DATA START

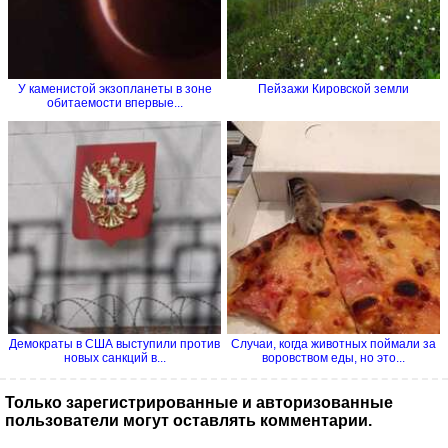
У каменистой экзопланеты в зоне
Пейзажи Кировской земли
обитаемости впервые...
Демократы в США выступили против
Случаи, когда животных поймали за
новых санкций в...
воровством еды, но это...
Только зарегистрированные и авторизованные
пользователи могут оставлять комментарии.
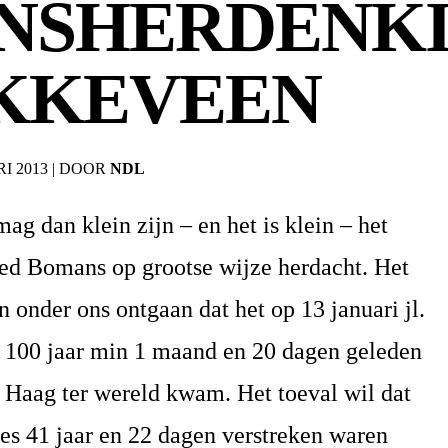
NSHERDENK
AKKEVEEN
I 2013
|
DOOR
NDL
g dan klein zijn – en het is klein – het
ied Bomans op grootse wijze herdacht. Het
n onder ons ontgaan dat het op 13 januari jl.
f 100 jaar min 1 maand en 20 dagen geleden
Haag ter wereld kwam. Het toeval wil dat
ies 41 jaar en 22 dagen verstreken waren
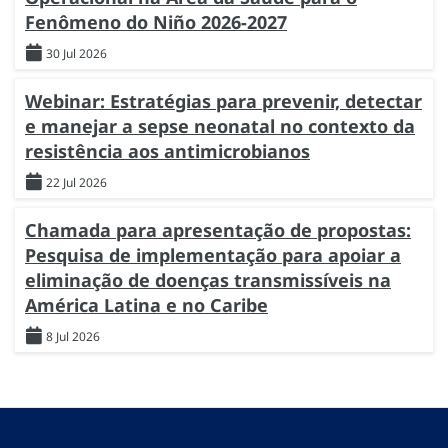
Fenômeno do Niño 2026-2027
30 Jul 2026
Webinar: Estratégias para prevenir, detectar
e manejar a sepse neonatal no contexto da
resistência aos antimicrobianos
22 Jul 2026
Chamada para apresentação de propostas:
Pesquisa de implementação para apoiar a
eliminação de doenças transmissíveis na
América Latina e no Caribe
8 Jul 2026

DATA END

> _WHAT THE EXERCISE ASKS_
Filter by the word "jaar": copy every line of the data that holds it.

> _RESPONSE FOR THIS EXERCISE_
f 100 jaar min 1 maand en 20 dagen geleden
ies 41 jaar en 22 dagen verstreken waren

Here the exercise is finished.